Fig. 186.—Bronze Weapons and Copper Celt.
Nos. 10 and 11 = 16, and all the rest = 13 real size.

While daggers were riveted to handles of solid bronze, horn, or other materials ([Fig. 186], No. 8), a form which they retained during the whole Bronze Age, lance-heads were from the earliest times made with sockets. Arrow-points were subject to greater variations, as we find them tanged, socketed, or merely triangularly-shaped flat pieces. The latter had generally two or four small holes by means of which they were fastened to the stem by a wire or thread ([Fig. 21], Nos. 22 to 26). Hatchets display a series of evolutionary improvements, the various stages of which can be readily traced. Thus the primitive stone form, which was alone adhered to in the few copper examples hitherto found, was also continued in bronze, and in this form the bronze axe spread largely over Europe. But it gradually gave way to that with flaps, or wings, with or without loops for fixing the instrument more firmly to its handle. Finally we have the socketed hatchet, which appears to have been considered the best form in use during the Bronze Age. It was only when iron superseded bronze in the use of cutting implements that the modern type, i.e. with a transverse hole for the handle, came into general use, although the principle was well known in previous ages, and, indeed, acted upon, as in the perforated stone hammers and axes. Bronze saws ([Fig. 6], No. 7) appear to have been used to an extremely limited extent, as only some half-a-dozen examples have been found on the whole lake-dwelling area of Central Europe. Their rarity in comparison with the superabundance of flint saws in the Stone Age may be accounted for by the large number of sharp cutting instruments that were now prevalent, and which were better adapted for many of the purposes to which the saws were formerly put, such as the making of arrow-stems, wooden handles, etc. The ordinary knives of the palafittes are extremely elegant in form, the blade being always more or less curved, and frequently ornamented with parallel or wavy lines and running patterns of concentric circles and dots. They were generally hafted by means of a tang or socket, but sometimes the blade and handle were made in one solid casting. Numerous examples of all these different forms are given in our illustrations.

It is interesting to note that the socketed knives are very rare in Eastern Switzerland, not a single example being recorded from the great find at Wollishofen, while, as we move westward, they increase relatively, till in Lake Bourget they become the rule and not the exception.

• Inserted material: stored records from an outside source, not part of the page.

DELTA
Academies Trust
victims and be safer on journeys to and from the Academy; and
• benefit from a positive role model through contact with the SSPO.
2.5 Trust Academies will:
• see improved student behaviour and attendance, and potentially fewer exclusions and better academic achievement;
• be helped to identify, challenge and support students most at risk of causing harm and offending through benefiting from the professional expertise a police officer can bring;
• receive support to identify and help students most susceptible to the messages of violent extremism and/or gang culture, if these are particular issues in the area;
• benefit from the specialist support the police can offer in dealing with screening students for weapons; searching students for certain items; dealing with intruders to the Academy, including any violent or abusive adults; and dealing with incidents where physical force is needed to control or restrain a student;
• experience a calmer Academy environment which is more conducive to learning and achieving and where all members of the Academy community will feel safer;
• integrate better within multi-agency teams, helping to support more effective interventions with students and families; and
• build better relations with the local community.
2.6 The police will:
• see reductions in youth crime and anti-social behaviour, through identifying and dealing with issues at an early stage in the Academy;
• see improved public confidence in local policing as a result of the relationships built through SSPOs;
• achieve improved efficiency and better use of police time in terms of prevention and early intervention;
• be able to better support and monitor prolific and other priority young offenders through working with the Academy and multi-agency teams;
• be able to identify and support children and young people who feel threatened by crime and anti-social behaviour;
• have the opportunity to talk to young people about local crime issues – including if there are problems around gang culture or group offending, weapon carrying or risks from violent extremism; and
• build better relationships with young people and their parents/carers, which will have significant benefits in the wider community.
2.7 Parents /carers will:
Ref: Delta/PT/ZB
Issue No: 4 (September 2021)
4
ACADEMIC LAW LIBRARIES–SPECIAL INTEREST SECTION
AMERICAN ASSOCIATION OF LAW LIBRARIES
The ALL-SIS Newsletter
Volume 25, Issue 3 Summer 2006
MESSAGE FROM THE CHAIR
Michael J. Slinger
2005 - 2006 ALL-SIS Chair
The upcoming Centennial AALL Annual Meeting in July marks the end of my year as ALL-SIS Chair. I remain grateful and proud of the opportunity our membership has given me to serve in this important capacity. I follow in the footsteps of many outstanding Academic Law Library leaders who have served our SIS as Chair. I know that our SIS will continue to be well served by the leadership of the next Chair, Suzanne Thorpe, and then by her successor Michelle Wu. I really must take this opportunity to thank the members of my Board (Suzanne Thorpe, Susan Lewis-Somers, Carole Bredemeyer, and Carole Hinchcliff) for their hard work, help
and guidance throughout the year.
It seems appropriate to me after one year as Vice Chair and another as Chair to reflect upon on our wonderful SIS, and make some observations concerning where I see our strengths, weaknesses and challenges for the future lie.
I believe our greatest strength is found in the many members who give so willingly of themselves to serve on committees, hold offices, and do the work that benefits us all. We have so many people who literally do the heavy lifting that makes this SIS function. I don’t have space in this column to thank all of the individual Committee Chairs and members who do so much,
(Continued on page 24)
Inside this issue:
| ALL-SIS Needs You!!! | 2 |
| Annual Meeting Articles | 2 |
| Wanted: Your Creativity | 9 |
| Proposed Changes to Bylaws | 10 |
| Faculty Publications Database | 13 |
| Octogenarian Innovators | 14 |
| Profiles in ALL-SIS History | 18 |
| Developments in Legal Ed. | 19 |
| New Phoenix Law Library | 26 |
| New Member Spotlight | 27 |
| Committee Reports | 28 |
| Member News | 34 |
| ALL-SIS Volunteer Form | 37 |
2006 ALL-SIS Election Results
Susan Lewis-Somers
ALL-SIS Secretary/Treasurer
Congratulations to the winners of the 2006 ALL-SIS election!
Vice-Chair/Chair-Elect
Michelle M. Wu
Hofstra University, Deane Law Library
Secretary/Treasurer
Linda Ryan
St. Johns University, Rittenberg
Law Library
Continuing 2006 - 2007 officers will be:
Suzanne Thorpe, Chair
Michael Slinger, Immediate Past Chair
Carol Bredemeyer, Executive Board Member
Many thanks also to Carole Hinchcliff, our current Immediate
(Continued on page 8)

The blades which go under the name of razors, though of diversified forms, may be divided into two kinds, according as they are single-or double-bladed. The former have a ridged back, which generally projects at one end, so as to become a short handle, often assuming the form of a terminal ring, as shown in [Fig. 20], Nos. 22 and 23. One in the Gross collection has a handle of staghorn. The latter, or double-bladed, have the handle placed intermediately between the blades, and are common in the terremare and the palatfitte of Peschiera ([Fig. 63]), but they do not occur in Lake Bourget. The small pincers supposed to be for epilation, so common in La Tène and in Gallo-Roman times, appear to have come into use towards the close of the Bronze Age, as they are extremely rare in the palafittes of Central Switzerland, but more common in those of Lake Bourget. One is figured by Dr. Gross, from Moeringen, similar to the one here represented from Lake Bourget ([Fig. 20], No. 24).

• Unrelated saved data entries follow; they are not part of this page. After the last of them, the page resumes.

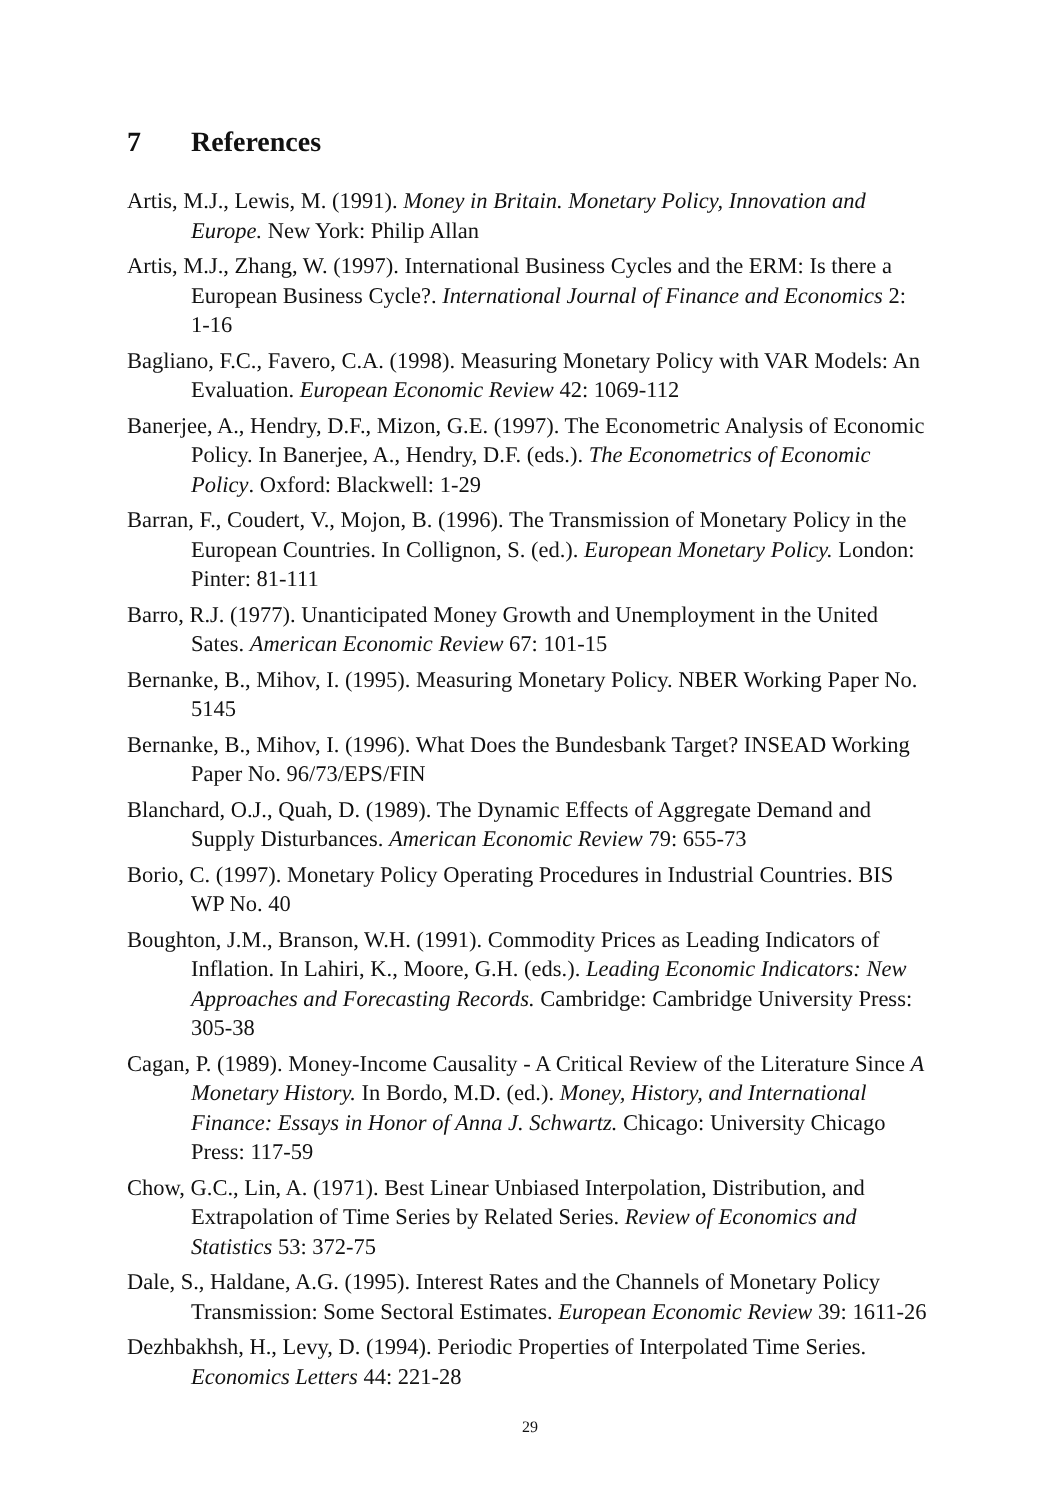7 References
Artis, M.J., Lewis, M. (1991). Money in Britain. Monetary Policy, Innovation and Europe. New York: Philip Allan
Artis, M.J., Zhang, W. (1997). International Business Cycles and the ERM: Is there a European Business Cycle?. International Journal of Finance and Economics 2: 1-16
Bagliano, F.C., Favero, C.A. (1998). Measuring Monetary Policy with VAR Models: An Evaluation. European Economic Review 42: 1069-112
Banerjee, A., Hendry, D.F., Mizon, G.E. (1997). The Econometric Analysis of Economic Policy. In Banerjee, A., Hendry, D.F. (eds.). The Econometrics of Economic Policy. Oxford: Blackwell: 1-29
Barran, F., Coudert, V., Mojon, B. (1996). The Transmission of Monetary Policy in the European Countries. In Collignon, S. (ed.). European Monetary Policy. London: Pinter: 81-111
Barro, R.J. (1977). Unanticipated Money Growth and Unemployment in the United Sates. American Economic Review 67: 101-15
Bernanke, B., Mihov, I. (1995). Measuring Monetary Policy. NBER Working Paper No. 5145
Bernanke, B., Mihov, I. (1996). What Does the Bundesbank Target? INSEAD Working Paper No. 96/73/EPS/FIN
Blanchard, O.J., Quah, D. (1989). The Dynamic Effects of Aggregate Demand and Supply Disturbances. American Economic Review 79: 655-73
Borio, C. (1997). Monetary Policy Operating Procedures in Industrial Countries. BIS WP No. 40
Boughton, J.M., Branson, W.H. (1991). Commodity Prices as Leading Indicators of Inflation. In Lahiri, K., Moore, G.H. (eds.). Leading Economic Indicators: New Approaches and Forecasting Records. Cambridge: Cambridge University Press: 305-38
Cagan, P. (1989). Money-Income Causality - A Critical Review of the Literature Since A Monetary History. In Bordo, M.D. (ed.). Money, History, and International Finance: Essays in Honor of Anna J. Schwartz. Chicago: University Chicago Press: 117-59
Chow, G.C., Lin, A. (1971). Best Linear Unbiased Interpolation, Distribution, and Extrapolation of Time Series by Related Series. Review of Economics and Statistics 53: 372-75
Dale, S., Haldane, A.G. (1995). Interest Rates and the Channels of Monetary Policy Transmission: Some Sectoral Estimates. European Economic Review 39: 1611-26
Dezhbakhsh, H., Levy, D. (1994). Periodic Properties of Interpolated Time Series. Economics Letters 44: 221-28
29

Sickles were also widely distributed over the lake-dwelling area of the Bronze Age, including the terremare. They are flat on the under side, but on the upper side they have two or more ridges running lengthways, the object of which was to strengthen the implement. By means of a raised knob, or rivet-hole, and sometimes a projecting spur, it was firmly fixed into a wooden handle, as seen in [Fig. 187]. That represented here was found at Moeringen, and is adroitly fashioned by hollows and rounding ridges, adapted for the right hand. That this was the normal condition of these handles is probable from the fact that other two similar objects were found at Corcelettes, which are now preserved in the Museum at Lausanne.

As regards hammers, chisels, gouges, punches, awls, needles, hooks, and spears for fishing, etc., it is unnecessary to add to the descriptive details already given, and their general characters are sufficiently patent from the illustrations.